The airport said that many passengers from cruise ships returned to Seattle and hopped on planes to other parts of the country.
“What we’re hearing is they were running short-staffed, they were bringing TSA agents in from other airports to help out but when those folks had to go home, that made the problem worse,” Danishek said.
Once the backup began on Sunday, TSA staff opened more general screening lanes at Checkpoints 1 and 4 to help, morning staff stayed late and midday staff came in early to help end the congestion.
SEA said the airport, airlines and TSA will be adding more staff for the upcoming weekend, although they also stated Wednesday that they “do not expect such lines to repeat” during that time.

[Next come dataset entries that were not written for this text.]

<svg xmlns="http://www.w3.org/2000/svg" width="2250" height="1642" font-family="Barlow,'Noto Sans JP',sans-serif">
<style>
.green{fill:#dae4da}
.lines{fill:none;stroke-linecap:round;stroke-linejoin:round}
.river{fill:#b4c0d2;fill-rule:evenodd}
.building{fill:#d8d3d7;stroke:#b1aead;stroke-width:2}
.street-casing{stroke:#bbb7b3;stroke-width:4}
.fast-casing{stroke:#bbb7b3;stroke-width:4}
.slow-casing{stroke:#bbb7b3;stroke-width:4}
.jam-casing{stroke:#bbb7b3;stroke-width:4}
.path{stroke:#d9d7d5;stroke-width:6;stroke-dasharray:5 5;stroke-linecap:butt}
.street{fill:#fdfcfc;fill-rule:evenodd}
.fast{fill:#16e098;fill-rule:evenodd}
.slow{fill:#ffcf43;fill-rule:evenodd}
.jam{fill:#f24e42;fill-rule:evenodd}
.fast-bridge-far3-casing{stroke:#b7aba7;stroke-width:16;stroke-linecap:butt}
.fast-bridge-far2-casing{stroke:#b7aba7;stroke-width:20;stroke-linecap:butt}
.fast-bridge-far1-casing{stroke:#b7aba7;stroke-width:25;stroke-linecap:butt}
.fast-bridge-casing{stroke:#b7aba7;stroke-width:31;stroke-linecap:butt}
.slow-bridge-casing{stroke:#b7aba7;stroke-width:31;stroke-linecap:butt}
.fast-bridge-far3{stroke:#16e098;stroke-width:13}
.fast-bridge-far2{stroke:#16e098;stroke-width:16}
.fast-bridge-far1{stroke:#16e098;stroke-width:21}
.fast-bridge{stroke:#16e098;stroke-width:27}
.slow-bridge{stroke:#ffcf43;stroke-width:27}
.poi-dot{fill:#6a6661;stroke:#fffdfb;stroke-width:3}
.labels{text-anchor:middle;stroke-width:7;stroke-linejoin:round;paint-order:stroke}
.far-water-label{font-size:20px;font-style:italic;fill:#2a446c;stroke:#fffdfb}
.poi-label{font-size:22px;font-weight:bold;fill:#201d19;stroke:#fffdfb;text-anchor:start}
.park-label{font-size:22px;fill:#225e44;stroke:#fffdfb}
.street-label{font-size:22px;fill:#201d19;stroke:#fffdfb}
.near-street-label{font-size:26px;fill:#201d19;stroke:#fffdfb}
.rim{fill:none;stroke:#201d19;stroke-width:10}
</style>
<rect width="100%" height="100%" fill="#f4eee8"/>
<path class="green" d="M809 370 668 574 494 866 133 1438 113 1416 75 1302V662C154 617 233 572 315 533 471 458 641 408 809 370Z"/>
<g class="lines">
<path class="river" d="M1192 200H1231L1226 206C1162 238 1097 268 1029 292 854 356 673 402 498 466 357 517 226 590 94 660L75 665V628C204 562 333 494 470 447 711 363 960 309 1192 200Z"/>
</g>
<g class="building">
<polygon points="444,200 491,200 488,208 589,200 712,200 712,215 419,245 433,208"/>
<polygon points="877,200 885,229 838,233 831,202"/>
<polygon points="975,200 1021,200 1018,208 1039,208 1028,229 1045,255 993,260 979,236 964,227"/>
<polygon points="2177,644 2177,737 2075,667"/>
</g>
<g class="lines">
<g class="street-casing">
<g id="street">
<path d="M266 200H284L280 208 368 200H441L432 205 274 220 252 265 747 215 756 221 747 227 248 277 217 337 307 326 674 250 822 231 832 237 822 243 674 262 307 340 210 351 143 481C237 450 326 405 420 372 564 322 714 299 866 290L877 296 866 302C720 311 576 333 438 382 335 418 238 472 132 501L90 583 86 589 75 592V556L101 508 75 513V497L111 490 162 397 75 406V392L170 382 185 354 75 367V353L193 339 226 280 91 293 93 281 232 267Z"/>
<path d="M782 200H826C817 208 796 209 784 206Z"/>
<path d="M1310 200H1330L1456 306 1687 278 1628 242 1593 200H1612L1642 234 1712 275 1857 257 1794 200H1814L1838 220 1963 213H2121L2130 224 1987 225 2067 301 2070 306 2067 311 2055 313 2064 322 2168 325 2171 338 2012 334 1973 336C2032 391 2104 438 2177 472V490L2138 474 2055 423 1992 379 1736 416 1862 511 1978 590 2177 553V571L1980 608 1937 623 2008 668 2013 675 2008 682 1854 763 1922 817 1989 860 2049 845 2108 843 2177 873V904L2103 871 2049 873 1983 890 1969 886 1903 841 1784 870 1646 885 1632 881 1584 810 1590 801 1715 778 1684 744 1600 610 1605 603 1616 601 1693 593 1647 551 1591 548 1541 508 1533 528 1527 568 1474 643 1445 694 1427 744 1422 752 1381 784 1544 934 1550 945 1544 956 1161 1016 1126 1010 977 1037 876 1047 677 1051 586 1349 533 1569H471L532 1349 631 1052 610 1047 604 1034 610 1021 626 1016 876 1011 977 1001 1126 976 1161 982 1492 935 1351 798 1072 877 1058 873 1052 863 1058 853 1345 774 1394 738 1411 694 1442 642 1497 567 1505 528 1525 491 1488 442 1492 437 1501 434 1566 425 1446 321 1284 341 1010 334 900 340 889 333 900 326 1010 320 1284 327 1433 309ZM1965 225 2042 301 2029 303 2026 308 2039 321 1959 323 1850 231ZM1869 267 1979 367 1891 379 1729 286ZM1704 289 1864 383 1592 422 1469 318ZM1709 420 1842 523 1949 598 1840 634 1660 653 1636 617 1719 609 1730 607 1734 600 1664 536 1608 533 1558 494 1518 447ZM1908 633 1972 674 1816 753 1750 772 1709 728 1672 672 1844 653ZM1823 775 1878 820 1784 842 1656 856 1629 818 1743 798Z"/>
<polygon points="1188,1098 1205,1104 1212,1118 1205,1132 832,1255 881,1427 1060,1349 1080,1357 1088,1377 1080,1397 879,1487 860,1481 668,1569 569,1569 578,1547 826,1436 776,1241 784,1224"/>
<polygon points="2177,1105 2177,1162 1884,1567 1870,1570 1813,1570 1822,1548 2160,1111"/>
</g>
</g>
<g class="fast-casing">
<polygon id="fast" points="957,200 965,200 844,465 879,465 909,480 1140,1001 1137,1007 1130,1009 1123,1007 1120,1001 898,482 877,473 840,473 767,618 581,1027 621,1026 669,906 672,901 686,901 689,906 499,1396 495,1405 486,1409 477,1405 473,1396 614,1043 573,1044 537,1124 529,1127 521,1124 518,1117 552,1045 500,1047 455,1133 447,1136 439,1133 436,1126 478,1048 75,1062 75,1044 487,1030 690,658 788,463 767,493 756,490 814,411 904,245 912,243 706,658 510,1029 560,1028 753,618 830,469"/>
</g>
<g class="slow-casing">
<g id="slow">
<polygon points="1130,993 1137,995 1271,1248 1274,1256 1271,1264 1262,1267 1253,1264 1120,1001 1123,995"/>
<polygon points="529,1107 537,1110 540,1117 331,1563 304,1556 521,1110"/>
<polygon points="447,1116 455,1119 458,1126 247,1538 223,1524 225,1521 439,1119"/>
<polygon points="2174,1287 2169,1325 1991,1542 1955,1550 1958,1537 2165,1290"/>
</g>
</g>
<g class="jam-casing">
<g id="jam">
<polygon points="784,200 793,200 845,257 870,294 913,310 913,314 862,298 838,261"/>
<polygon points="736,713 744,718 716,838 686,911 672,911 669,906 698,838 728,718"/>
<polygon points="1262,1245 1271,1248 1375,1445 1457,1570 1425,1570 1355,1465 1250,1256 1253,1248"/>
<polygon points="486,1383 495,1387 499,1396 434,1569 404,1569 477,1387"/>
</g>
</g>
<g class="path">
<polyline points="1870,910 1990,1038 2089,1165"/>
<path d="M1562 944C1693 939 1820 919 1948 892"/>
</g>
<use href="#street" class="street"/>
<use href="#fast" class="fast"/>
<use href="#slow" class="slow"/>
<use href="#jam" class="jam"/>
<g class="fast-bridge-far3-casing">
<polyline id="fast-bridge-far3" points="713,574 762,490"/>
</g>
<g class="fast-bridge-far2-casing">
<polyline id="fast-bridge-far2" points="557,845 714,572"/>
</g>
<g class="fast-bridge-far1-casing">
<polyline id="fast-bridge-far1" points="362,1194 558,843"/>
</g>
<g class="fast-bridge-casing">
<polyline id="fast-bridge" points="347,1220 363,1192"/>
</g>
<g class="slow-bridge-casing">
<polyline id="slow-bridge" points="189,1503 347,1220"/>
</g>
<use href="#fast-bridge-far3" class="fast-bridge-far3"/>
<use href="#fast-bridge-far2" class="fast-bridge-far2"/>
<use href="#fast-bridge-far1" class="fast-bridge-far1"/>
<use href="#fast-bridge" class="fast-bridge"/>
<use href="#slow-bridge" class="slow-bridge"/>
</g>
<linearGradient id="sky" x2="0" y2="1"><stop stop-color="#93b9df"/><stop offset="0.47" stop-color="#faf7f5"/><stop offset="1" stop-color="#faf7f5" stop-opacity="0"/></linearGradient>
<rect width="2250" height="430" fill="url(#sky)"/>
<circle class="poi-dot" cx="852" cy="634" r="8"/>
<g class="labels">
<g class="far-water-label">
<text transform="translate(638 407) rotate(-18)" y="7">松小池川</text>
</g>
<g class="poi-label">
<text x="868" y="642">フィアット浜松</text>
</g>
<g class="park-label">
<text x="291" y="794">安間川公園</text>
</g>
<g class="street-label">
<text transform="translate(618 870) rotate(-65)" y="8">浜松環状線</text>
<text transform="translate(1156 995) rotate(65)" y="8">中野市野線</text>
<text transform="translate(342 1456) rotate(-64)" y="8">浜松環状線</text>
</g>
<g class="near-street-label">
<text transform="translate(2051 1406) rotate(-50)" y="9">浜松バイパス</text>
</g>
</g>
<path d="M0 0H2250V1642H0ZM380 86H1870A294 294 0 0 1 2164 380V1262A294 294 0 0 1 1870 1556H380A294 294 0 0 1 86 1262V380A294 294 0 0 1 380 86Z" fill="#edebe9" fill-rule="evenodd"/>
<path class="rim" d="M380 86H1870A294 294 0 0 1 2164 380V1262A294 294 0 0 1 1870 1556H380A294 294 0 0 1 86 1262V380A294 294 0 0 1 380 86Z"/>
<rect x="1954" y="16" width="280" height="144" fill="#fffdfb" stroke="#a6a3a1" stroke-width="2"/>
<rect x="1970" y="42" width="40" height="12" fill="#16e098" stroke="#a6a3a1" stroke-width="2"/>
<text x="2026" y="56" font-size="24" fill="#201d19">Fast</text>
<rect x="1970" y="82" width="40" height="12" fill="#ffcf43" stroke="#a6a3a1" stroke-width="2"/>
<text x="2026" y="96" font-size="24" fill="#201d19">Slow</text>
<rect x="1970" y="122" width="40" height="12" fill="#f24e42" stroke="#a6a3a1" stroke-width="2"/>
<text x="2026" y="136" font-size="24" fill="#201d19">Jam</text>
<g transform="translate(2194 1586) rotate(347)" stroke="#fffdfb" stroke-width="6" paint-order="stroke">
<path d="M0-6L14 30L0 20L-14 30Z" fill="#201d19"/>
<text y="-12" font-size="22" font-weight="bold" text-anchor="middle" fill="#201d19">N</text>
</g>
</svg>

They also recommend these steps to help with your trip through the airport:
- Use the SEA Spot Saver service, a virtual line queuing service.
- Sign-up for PreCheck or Clear.
- Arrive early. The suggested time is two hours early for a domestic flight and three hours for an international flight.
- If you can, book a midday trip out of SEA. Nearly 80% of flights take place in the morning.
- Use the SEA app “FlySEA” to monitor security wait times in real time.
- Consider reducing your carry-ons by checking your luggage.
- Don’t carry knives and oversized liquids (and more) that can cause checkpoint delays with bag checks.
As cruise ships bring thousands of passengers to the city every day, travelers should expect many of them to make their way to the airport. For example, on Oct. 1, four cruise ships are expected to arrive in Seattle: the Norwegian Bliss, Seabourn Odyssey, ms Eurodam and Ovation of the Seas. These ships will bring a total of nearly 13,000 passengers. Travelers can find cruise ship schedules here.
Unfortunately, if you missed your flight due to long lines, there is no recourse according to Danishek.
“The airlines were trying to wait as long as they could to get as many people on before they left,” he said.
At about 10:24 a.m. Monday, wait times for general screening were hovering between 20 to 60 minutes, but were dropping, according to the Port of Seattle.